Published September 18, 2017
WASHINGTON — Three recent federal audits have found the U.S. Bureau of Reclamation misspending more than $100 million in funds but the agency has not committed to any meaningful reforms nor to punishing any responsible officials, according to Public Employees for Environmental Responsibility (PEER). The latest audit, last week, identified $84.8 million in improper Bureau of Reclamation payments to the State of California for its controversial Delta Tunnel Project. Despite this finding, the Bureau has no stated plans to recover even a penny.
Three recent critical audits arose from reports by Reclamation’s own employees represented by PEER. In the latest report on Friday, the Inspector General (IG) for the U.S. Department of Interior concluded that Reclamation illegally siphoned off funds to benefit fish and wildlife for the Delta Tunnel, a project to trans-ship vast quantities of freshwater from the Sacramento River and Delta to the south. This project does not benefit fish and wildlife – just the opposite – but will principally benefit south-state irrigators.
This is the third recent scathing report on Reclamation misappropriations—
- In late August, the U.S. Office of Special Counsel concluded that Reclamation illegally gave $32 million to Klamath irrigators, again misusing funds earmarked for protecting fish and wildlife. This ruling validated an earlier IG report confirming whistleblower disclosures; and
- In October, the IG found that Reclamation never collected “repayment of millions of dollars of costs incurred to design, construct, and operate and maintain new head gates and fish screens” within the Klamath Project. These gates and screens are supposed to keep federally protected fish “in the river and out of the Klamath project irrigation canals.”
“At Reclamation, even massive misappropriation means never having to say you are sorry,” stated PEER Senior Counsel Paula Dinerstein, noting that all three cases arose out of one Reclamation office – the Mid-Pacific Region. “Reclamation’s posture of denying wrongdoing but promising not to do it again merely suggests it will seek out other shady ruses rather than genuinely reform its grant process.”
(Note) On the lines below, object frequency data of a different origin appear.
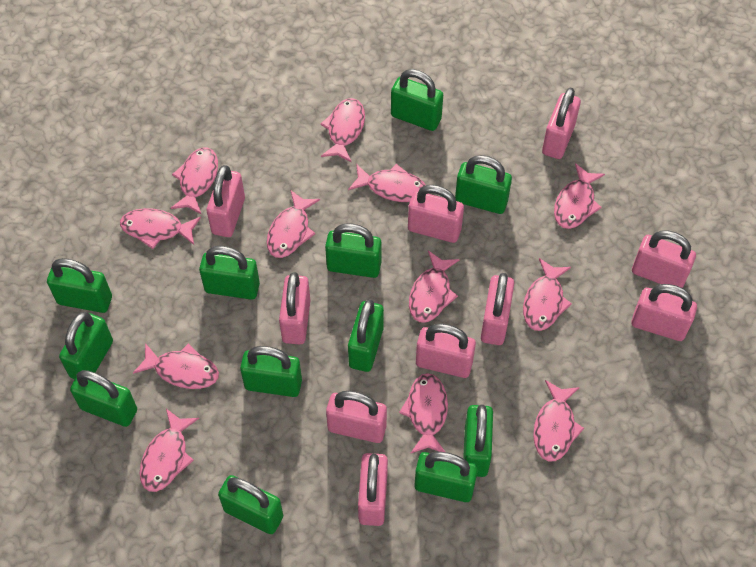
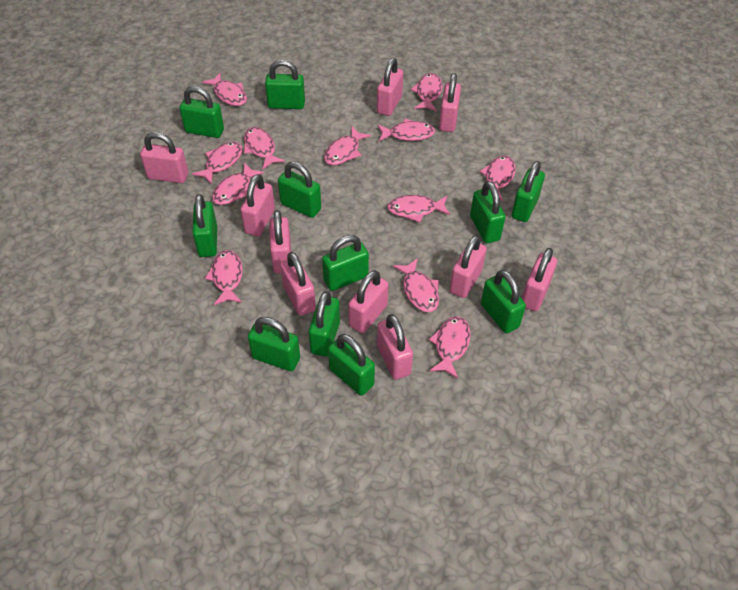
green padlock: 12 -> 11

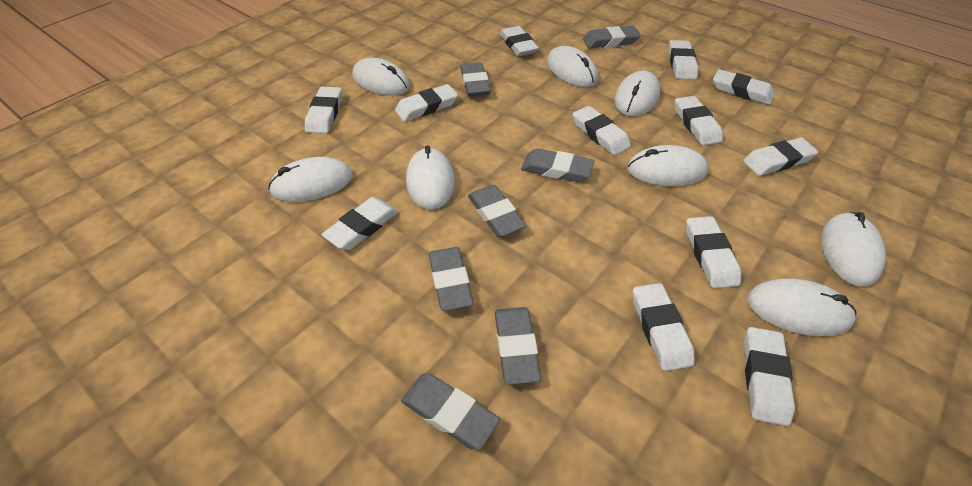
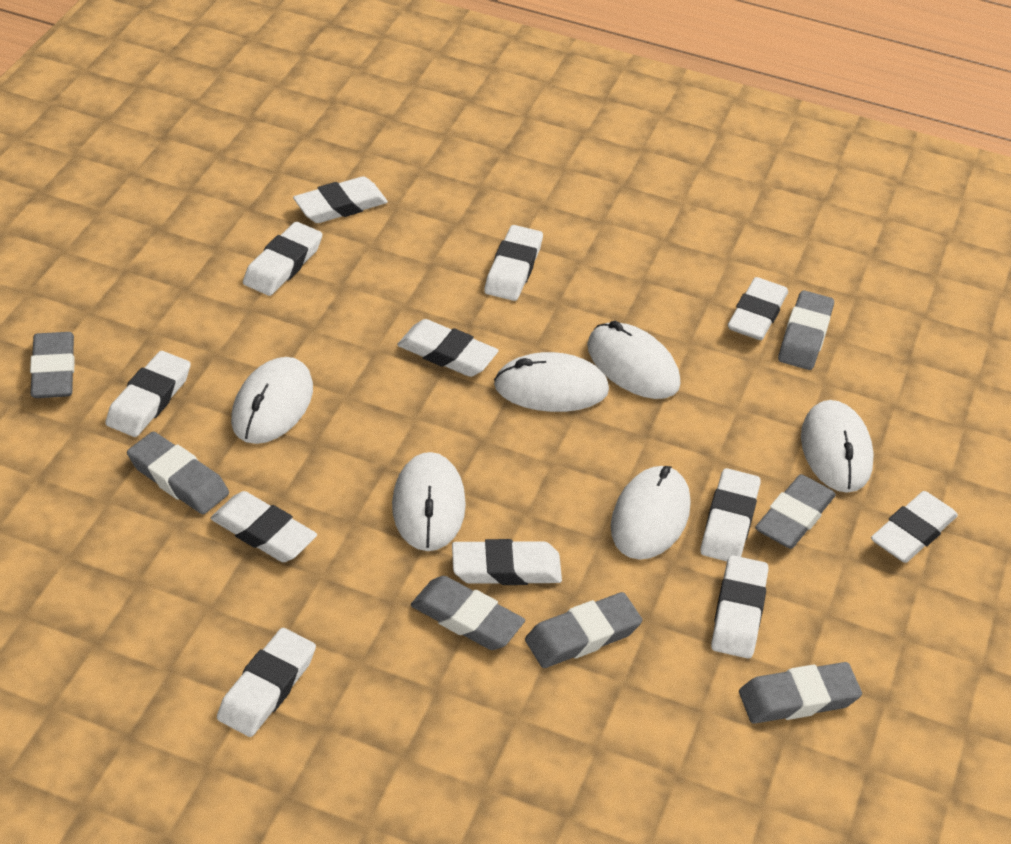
white mouse: 8 -> 6

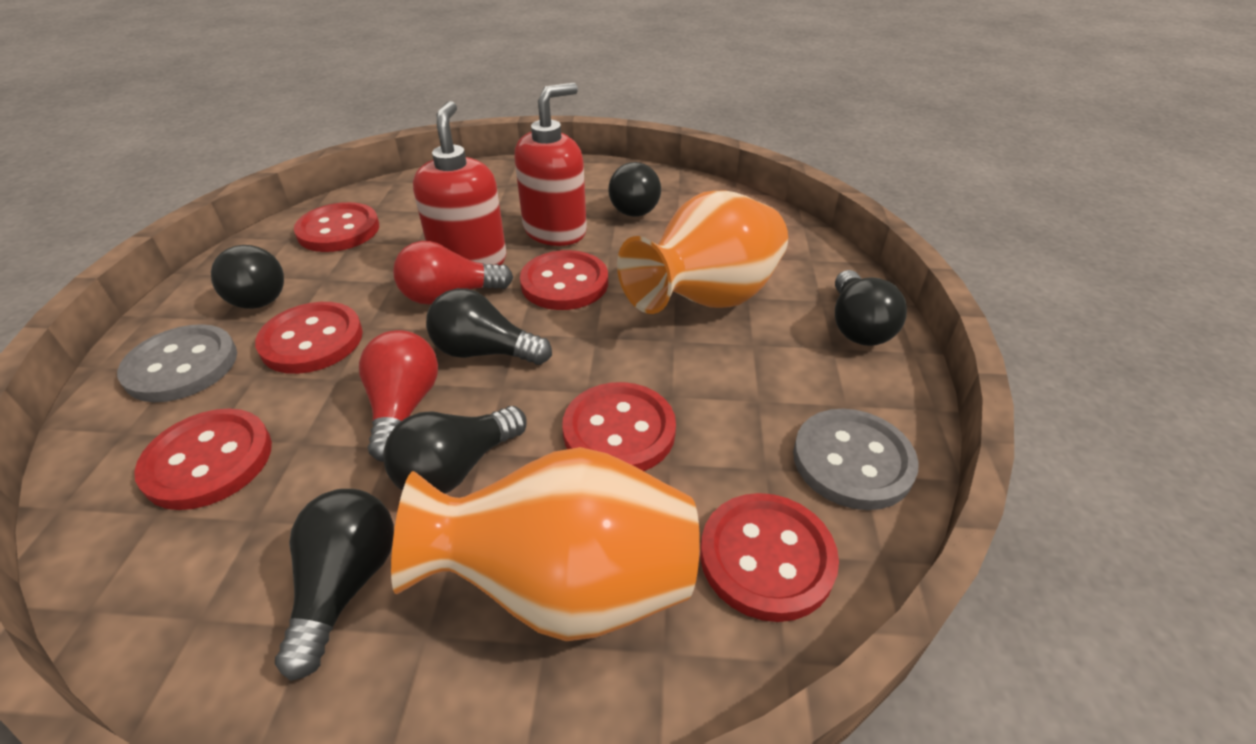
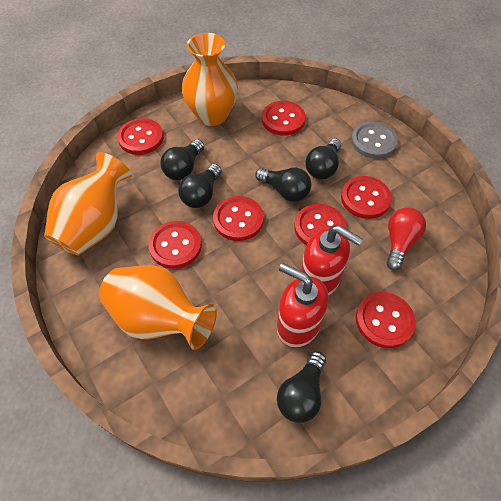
black light bulb: 6 -> 5
grey button: 2 -> 1
orange vase: 2 -> 3
red button: 6 -> 7
red light bulb: 2 -> 1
PEER has been pressing both Reclamation’s parent agency, the Department of Interior, as well as the U.S. Congress to step in, but to no avail thus far. PEER also proposed a series of reforms to prevent future lapses in Reclamation financial agreements but these issues were not even raised during the pending nomination of Brenda Burman to serve as the next Commissioner of Reclamation.
“As long as Reclamation suffers no consequences for repeated, blatant misconduct to the detriment of both the taxpayer and its mission, nothing will change,” added Dinerstein, pointing out that there appears to be no effort to collect any of the funds handed out in illegal or unauthorized grants. “We are frustrated that the relevant Congressional committees are also shirking their responsibilities. Unfortunately in the current Congress, oversight seems to be synonymous with overlook.”